So why do people gamble and so get themselves on the path to becoming an addict? Some start finding it harmless fun. It can add a dimension to watching a game or tournament if you have a financial interest in who wins (even if only small). Sweepstakes at work are a case in point; as are occasional bets on big sporting tournaments or events. However, even if you are lucky enough to win a large sum on a bet, or on something like the lottery, it is highly unlikely that this will repeat itself. Gambling is never likely to be a way of coming into the money or getting you out of a debt problem. Most people recognise this.

Others however do not seem to understand this in the same way. So what happens for this small minority that they cannot keep their gambling as a harmless fun activity, but instead allow it to get a grip on them to the point that it gets out of control and becomes a gambling addiction?

In some ways, a gambling addiction is similar to other addictions. Some people find gambling offers them a means of escape from their reality. It may be a means of escaping how they are feeling that day or in that moment, or a means of escaping their feelings more generally – feelings such as anxiety, stress or depression. They may be escaping feelings of low self worth, childhood issues, or even simply boredom. They may be looking for a buzz or want to feel the high that they get from gambling. To put it in a nutshell, people who develop a gambling addiction tend to do so for emotional rather than financial reasons.

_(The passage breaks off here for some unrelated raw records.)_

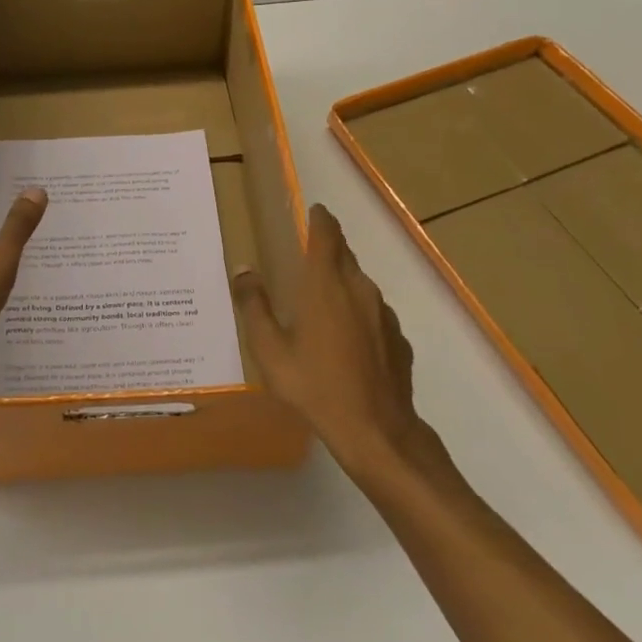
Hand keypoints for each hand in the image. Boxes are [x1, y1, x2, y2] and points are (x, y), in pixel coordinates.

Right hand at [231, 204, 448, 479]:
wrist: (376, 431)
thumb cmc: (315, 385)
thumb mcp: (270, 349)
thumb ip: (254, 305)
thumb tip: (244, 269)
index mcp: (326, 284)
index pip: (327, 233)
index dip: (320, 218)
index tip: (312, 211)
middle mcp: (358, 288)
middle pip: (345, 254)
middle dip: (327, 248)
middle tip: (303, 256)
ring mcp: (383, 313)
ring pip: (360, 283)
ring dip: (341, 282)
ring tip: (320, 300)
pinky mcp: (398, 338)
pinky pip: (373, 312)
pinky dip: (357, 312)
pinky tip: (344, 339)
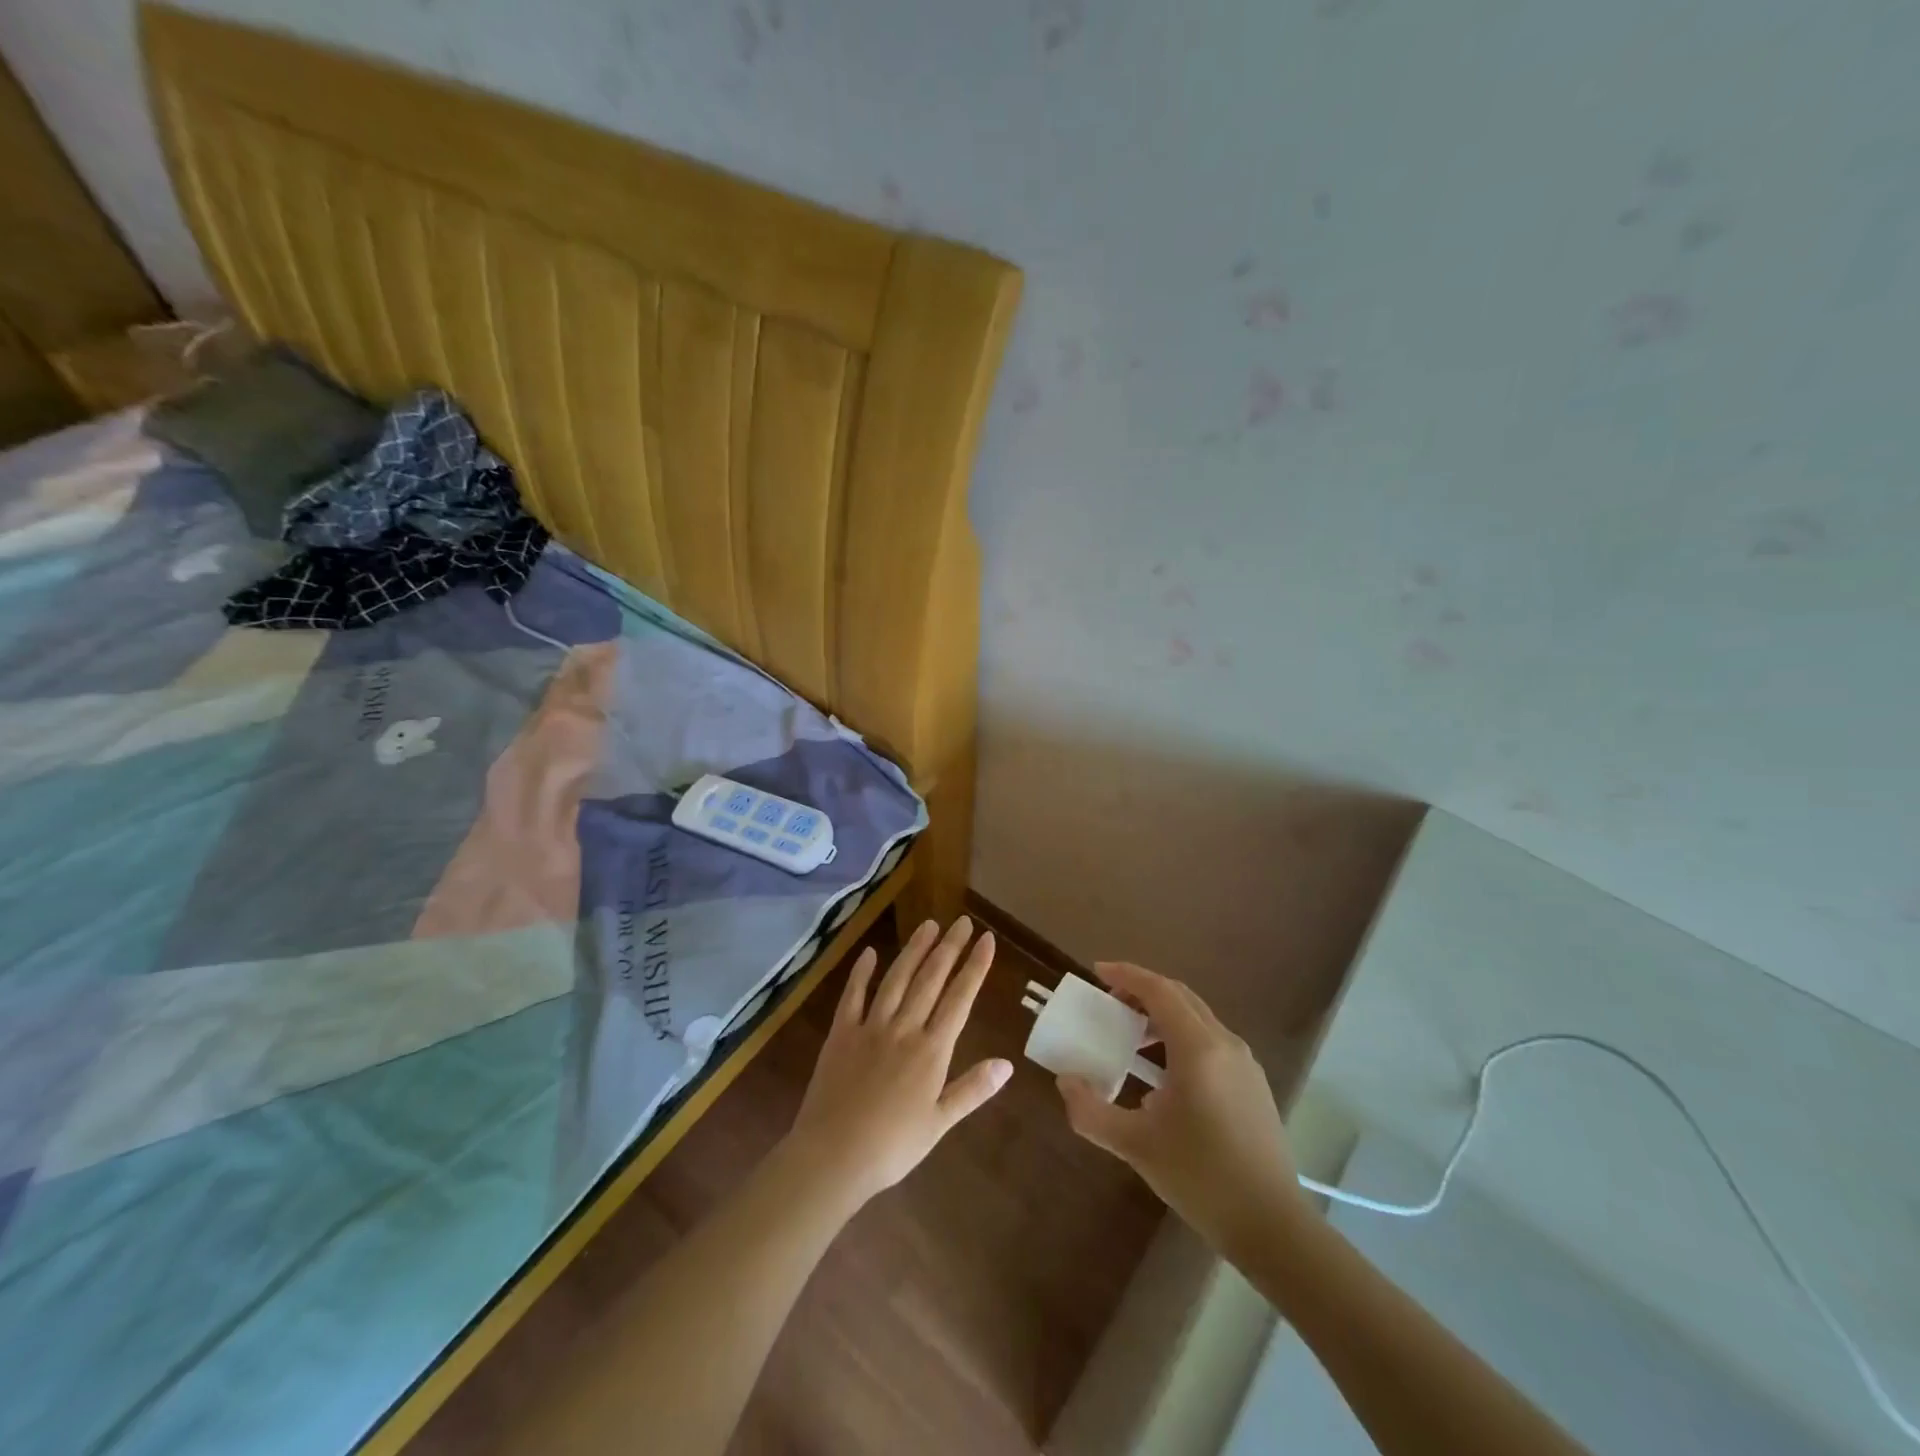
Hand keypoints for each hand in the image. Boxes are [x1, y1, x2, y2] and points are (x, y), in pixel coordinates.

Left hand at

So gambling offers a temporary means of escape. However the behaviours and after effects associated with gambling addiction are also similar to other addictions.

Gambling addiction is progressive

As the alcoholic whose first drink will lead to more and more, and the drug addict’s drug use will escalate (possibly with the drugs increasing in strength), so the gambler’s pattern of addiction will be progressive and worsen. The addictive gambler will either start using one form of gambling and move on to others, or use more and more of the same form.  The gambler will bet ever larger amounts and will be always chasing that ‘big win’. They will take on the typical addict traits of being secretive, anxious, moody, unreliable. While the family may be extremely worried about what is going on – even suspecting that gambling addiction is involved – the individual is likely to be self absorbed, low in mood and in confidence and lacking in self worth.

What does if feel like to have a gambling addiction?

Like the alcoholic and drug addict, the gambler will experience similar feelings including:

  • A strong urge to gamble, like the cravings and mental and physical craving of the alcoholic and drug addict
  • A rush when gambling and waiting to find out the outcome – like the rush felt by those who are ‘reunited’ with their alcohol or drugs
  • Frustration, anger and stress if kept from gambling (like the addict who is prevented from getting drugs or alcohol).
  • After gambling (and the usual loss), like the drug addict, the gambling addict will feel guilt and shame, anxiety, self anger and loathing, and a need to cover up what they have been up to.

As with other addictions, the gambling addict has to want to change in order to address their addiction. However, the desire to stop will not necessarily just come upon them. Sometimes it is the people who care about the gambler who have to bring them to this point, by making the consequences of their gambling sufficiently serious that they have little option but to stop.